Ora, estando um dia a passear pelas proximidades de um bosque, acorreu-lhe ao encontro um eunuco da rainha, seguido de vários oficiais que demonstravam a maior inquietação e vagavam de um lado para outro, como pessoas desorientadas que houvessem perdido a maior preciosidade deste mundo.
- Jovem - disse-lhe o primeiro eunuco -, não viste o cão da rainha?
- É uma cadela, e não um cão - respondeu Zadig discretamente.
- Tens razão - tornou o primeiro eunuco.
- É caçadeira, e por sinal que muito pequena - acrescentou Zadig.
- Deu cria há pouco; manqueja da pata dianteira esquerda e tem orelhas muito compridas.
- Viste-a então? - perguntou o primeiro eunuco, esbaforido.
- Não - respondeu Zadig -, nunca a vi na minha vida, nem nunca soube se a
rainha tinha ou não uma cadela.
 Ao mesmo tempo, por um comum capricho da sorte, sucedeu escapar-se das mãos de um palafreneiro o mais belo exemplar das cavalariças do rei, extraviando-se nos campos de Babilônia.
O monteiro-mor e todos os outros oficiais corriam à sua procura com mais inquietação do que o primeiro eunuco em busca da cadela.
O monteiro-mor dirigiu-se a Zadig e perguntou-lhe se acaso não vira o cavalo do rei.
- É - respondeu Zadig - o cavalo de melhor galope; tem cinco pés de altura e os cascos pequenos; a cauda mede três pés e meio de comprimento; o freio é de ouro de vinte e três quilates; e as ferraduras de prata de onze denários.
- Que direção tomou ele? Onde está? - perguntou o monteiro-mor.
- Não o vi - respondeu Zadig -, nem nunca ouvi falar nele.
O monteiro-mor e o primeiro eunuco não tiveram mais dúvidas de que Zadig houvesse roubado o cavalo do rei e a cadela da rainha; levaram-no perante a assembléia do grande Desterham, que o condenou ao Knut e a passar o resto da vida na Sibéria.
Mal se encerrara o julgamento, foram encontrados o cavalo e a cadela. Viram-se os juízes na dolorosa obrigação de reformar sua sentença; mas condenaram Zadig a desembolsar quatrocentas onças de ouro, por haver dito que não vira o que tinha visto.
Primeiro foi preciso pagar a multa; depois concederam-lhe licença para se defender perante o conselho do grande desterham. Zadig falou nos seguintes termos:
- Estrelas de justiça, abismos de ciência, espelhos da verdade, Ó vós que tendes o peso do chumbo, a dureza do ferro, o fulgor do diamante e tanta afinidade com o ouro! Já que me é dado falar perante esta augusta assembléia, juro-vos por Orosmade que jamais vi a respeitável cadela da rainha, nem o sagrado cavalo do rei dos reis. Eis o que me aconteceu. Passeava eu pelas cercanias do bosque onde vim a encontrar o venerável eunuco e o ilustríssimo monteiro-mor, quando vi na areia as pegadas de um animal. Descobri facilmente que eram as de um cão pequeno. Sulcos leves e longos, impressos nos montículos de areia, por entre os traços das patas, revelaram-me que se tratava de uma cadela cujas tetas estavam pendentes, e que portanto não fazia muito que dera cria.

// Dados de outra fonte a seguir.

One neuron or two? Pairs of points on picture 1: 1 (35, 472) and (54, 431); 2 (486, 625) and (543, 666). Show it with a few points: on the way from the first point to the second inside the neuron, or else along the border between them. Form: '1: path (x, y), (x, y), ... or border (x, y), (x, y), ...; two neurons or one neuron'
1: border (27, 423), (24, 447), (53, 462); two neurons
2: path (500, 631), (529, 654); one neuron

Outras marcas em sentido diferente, que sempre se mostravam no solo ao lado das patas dianteiras, denotavam que o animal tinha orelhas muito compridas; e, como notei que o chão era sempre menos amolgado por uma das patas do que pelas três outras, compreendi que a cadela de nossa augusta rainha manquejava um pouco, se assim me ouso exprimir. Quanto ao cavalo do rei dos reis, seja-vos cientificado que, passeando eu pelos caminhos do referido bosque, divisei marcas de ferraduras que se achavam todas a igual distância. "Eis aqui", considerei, "um cavalo que tem um galope perfeito." A poeira dos troncos, num estreito caminho de sete pés de largura, fora levemente removida à esquerda e à direita, a três pés e meio do centro da estrada. "Esse cavalo", disse eu comigo, "tem uma cauda de três pés e meio, a qual, movendo-se para um lado e outro, varreu assim a poeira dos troncos." Vi debaixo das árvores, que formavam um dossel de cinco pés de altura, algumas folhas recém-tombadas, e concluí que o cavalo lhes tocara com a cabeça, e que tinha, portanto, cinco pés de altura. Quanto ao freio, deve ser de ouro de vinte e três quilates: pois ele lhe esfregou a parte externa contra certa pedra que eu identifiquei como uma pedra de toque. E, enfim, pelas marcas que as ferraduras deixaram em pedras de outra espécie, descobri eu que era prata de onze denários.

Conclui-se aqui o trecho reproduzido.